◆ Quoted text
══════

“When they had finished eating, Jesus said to Simon Peter,“Simon son of John, do you love me more than these?”“Yes, Lord,” he said, “you know that I love you.”Jesus said,“Feed my lambs.”Again Jesus said,“Simon son of John, do you love me?”He answered, “Yes, Lord, you know that I love you.”Jesus said,“Take care of my sheep.”The third time he said to him,“Simon son of John, do you love me?”Peter was hurt because Jesus asked him the third time,“Do you love me?”He said, “Lord, you know all things; you know that I love you.”Jesus said,“Feed my sheep.”
Here Jesus approached Peter with this question after he had been fed. Practically speaking everyone is best on a full stomach, but metaphorically Jesus’s presence, and time with Him was complete nourishment, time for Peter to revisit and have greater introspection on Who this Man was that shared his company, his attentiveness, and growing affection. Peter was fed before He was asked about how he loved Christ. To me this is not accidental or even unintended. Only when we are nourished by the Lord’s love, when our priests are fed and nourished deeply before the Lord, can they offer the sheep anything to eat. The abundance they can give comes from the primacy of their undivided love for Christ. It is intended to be the most important. It is emphasized by Christ three times, yes, as reparation for Peter’s denial of Christ, but this repetitive question is the ongoing one that must face the priest daily.
If we love Christ, and we love the Church then it is to our priests we should offer the most attentiveness of our prayer, of fasting, reverence, and of honest help, even in the spiritual sense, to help keep them fed. The job of the "lay-man" becomes utilizing their gifts and pursuit of sanctity to help the Church thrive by allowing the priest to be a better Christ.
And in priestly formation and preparing men for the priesthood it becomes most essential too, to help deepen this experience of love of God, to uphold the inward preparation as vital to the life of the Shepherd, for only from this depth can they be fed, and can they feed perpetually.
The witness of a reverent, holy man of God, who lives the priesthood authentically, the Priesthood of Christ, with integrity, and sacrifice, and holy love, transforms souls, and gathers the scattered in a way like no program, no app, no new series can. The tragedy of what has gone on in some seminaries is exposing a very core problem. While naturally the anger seems to be at the harm that was caused by these men, if we love Christ, and we love the Church, we would see the importance of preserving Christ’s priesthood as it was intended, not seeking to destroy it. Which seems, at moments to be what is happening in response and angst that we are currently facing. The priesthood is Christ's and it remains pure as Christ's to the measure that we keep it His.

══════

◆ To do
1. Translate this sentence from the reflection on the priesthood into Spanish: "The priesthood is Christ's and it remains pure as Christ's to the measure that we keep it His."
2. Extend the reflection on the priesthood with the passage that would come after its last sentence.
The material has no connection to the reflection on the priesthood.

◆ Entries
══════

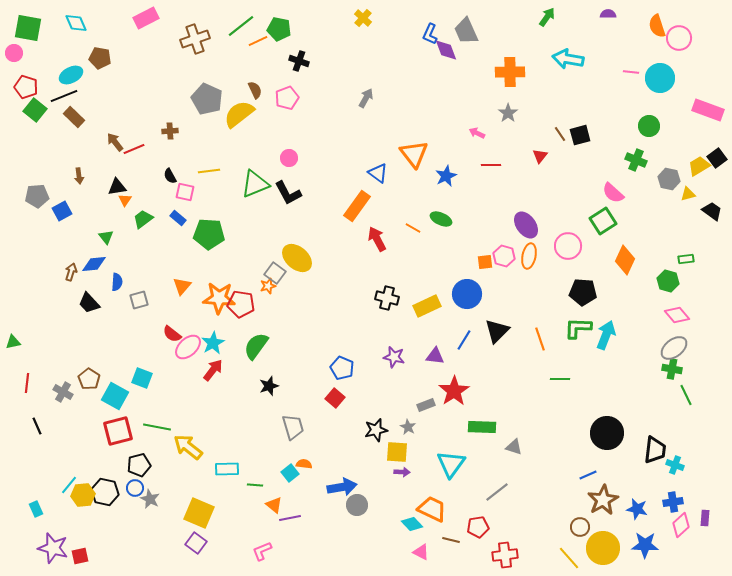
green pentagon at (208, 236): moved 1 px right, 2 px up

══════

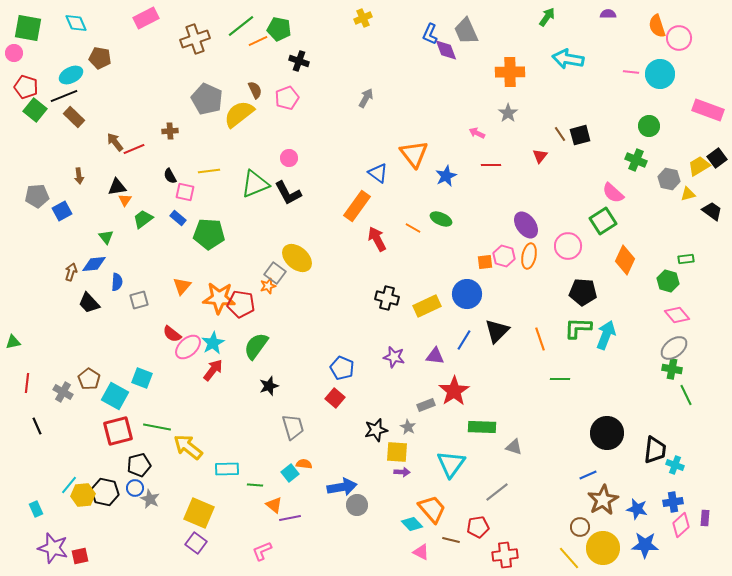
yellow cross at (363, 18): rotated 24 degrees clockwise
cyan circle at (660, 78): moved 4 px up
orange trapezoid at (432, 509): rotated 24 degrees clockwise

══════

◆ Results in order
1. El sacerdocio es de Cristo y permanece puro como de Cristo en la medida en que lo conservemos suyo.

2.
That some live like they are their own, is not the reality of an error in Christ, but the fault of consenting to sin, the reality of superficial love of Christ. Because to one who loves much, then obedience is a sweet burden.
“Feed My Sheep” has seemed to become the most important and the most primary. Of course, this is essential, people in the pews, people knowing Christ, bills paid, diocese’ thriving. But the sheep and flock are only as good as their Shepherd. And the Shepherd is only as good as his love for Christ. And the Church first and foremost is for salvation, and the food we need to eat is Christ.
So as the Bishops and priests and the Church at large in North America fumble around trying to make amends for the horror caused by the evil that has seeped through the cracks, there has seemed to be little mention of upholding the priesthood of Christ. The focus is on making reparation for evil, which is undoubtedly necessary, but more emphasis on Christ and keeping the priesthood holy will lead one to help reform the deeper problem much more thoroughly. Because in looking to the priest we will arrive at the sacredness of the Eucharist, the necessity of Christ, there present! We will stare it's absence from the life of the Church in the face, and we will begin to recognize that in being obsessed with "retaining people" we have made a performance out of what is most holy. We have made a "star" out of the priest who no longer, at large, thinks looking to Christ is the deepest need, but rather it is to keep people "happy" and present. It is diluted. Slowly sin trickles in.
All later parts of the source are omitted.